Evangile sont des prêtres des rites, des prêtres païens, faisant de leur peuple une proie docile entre les mains des oppresseurs. 

Tu n’as pas été, Jésus, un exemple d’obéissance aux autorités religieuses. Tu as été imprudent. Et tes missionnaires les plus courageux aujourd’hui n’oseraient pas répéter tes invectives contre les responsables hypocrites d’une religion des rites, qui maintient les grands au pouvoir et les pauvres dans la misère. Si tu avais eu un peu de prudence, Jésus, tu aurais pu sauver ta vie, mais pas la vie des pauvres. Une prudence pharisaïque peut sauver notre religion, nos sacrements et nos écoles, mais pas notre peuple, qui attend de nous sa rédemption. 

Seigneur Jésus, Jésus très imprudent, donne-nous de ta sainte imprudence qui est la seule vraie prudence: l’annonce de ton règne de justice, où les pauvres possèderont la terre, où les affligés seront consolés, les affamés de justice rassasiés, les opprimés et les prisonniers libérés. Notre seule imprudence comme chrétiens serait d’être infidèles à cette mission que tu nous as confiée.

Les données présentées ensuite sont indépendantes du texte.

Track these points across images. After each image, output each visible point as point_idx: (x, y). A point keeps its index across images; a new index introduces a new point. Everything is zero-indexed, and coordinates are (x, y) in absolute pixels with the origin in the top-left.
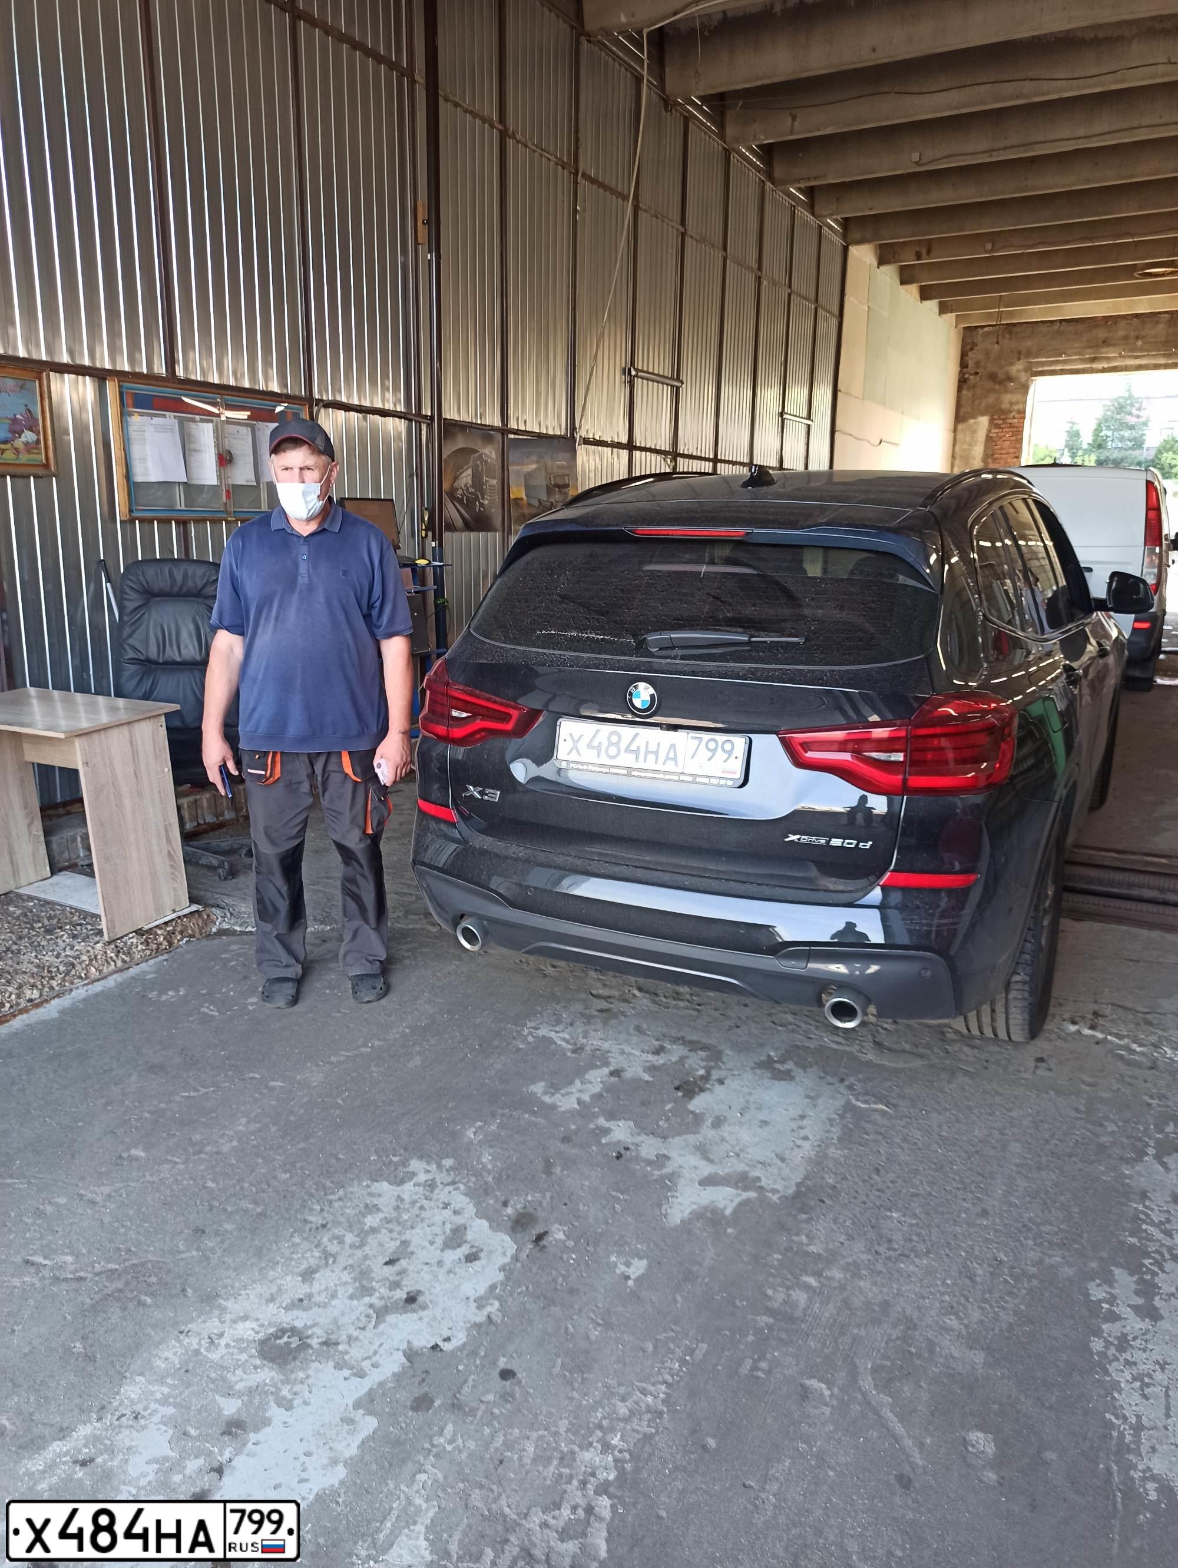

Pendant ton procès devant Pilate, entouré de tes ennemis politiques et religieux, tu as dit que tu étais venu dans le monde pour témoigner de la vérité. Nous tes disciples, nous ne pouvons plus témoigner du mensonge. Nous ne pouvons pas prier à l’église et avoir peur de parler dehors, pour ne pas perdre la faveur des puissants et des installés, qui écrasent les pauvres. Ouvre les yeux de tous tes disciples, Jésus, comme tu l’as fait pour les disciples d’Emmaüs. Déçus de ce qui s’est « passé ces jours-ci » … comment nos chefs t’ont-ils livré de nouveau pour être crucifié dans la faim et l’esclavage sous toutes ses formes? Et comme les disciples d’Emmaüs, nous te prions, Jésus, « reste avec nous, car le soir approche ». Mets-toi à table avec nous pour rompre ton pain et nous donner ton corps; pas ton corps mort, mais ton corps vivant, pour que dans ton Eucharistie, nos pauvres trouvent la résurrection à une nouvelle vie.

Marie, notre Mère, avec ton Fils tu t’es engagée totalement pour établir son règne d’amour. Tu l’as suivi jusqu’au bout, jusqu’à participer toi-même à son sacrifice final. Nous sommes tes enfants. Sois notre soutien dans la mission que Jésus, ton Fils nous a confiée et que nous voulons, avec toi, accomplir jusqu’au bout. Amen. 

(Extrait du livre d’Albert DUMON, Si Jésus revenait cette nuit.., Commission Francophone Justice et Paix, Bruxelles, p. 90-102).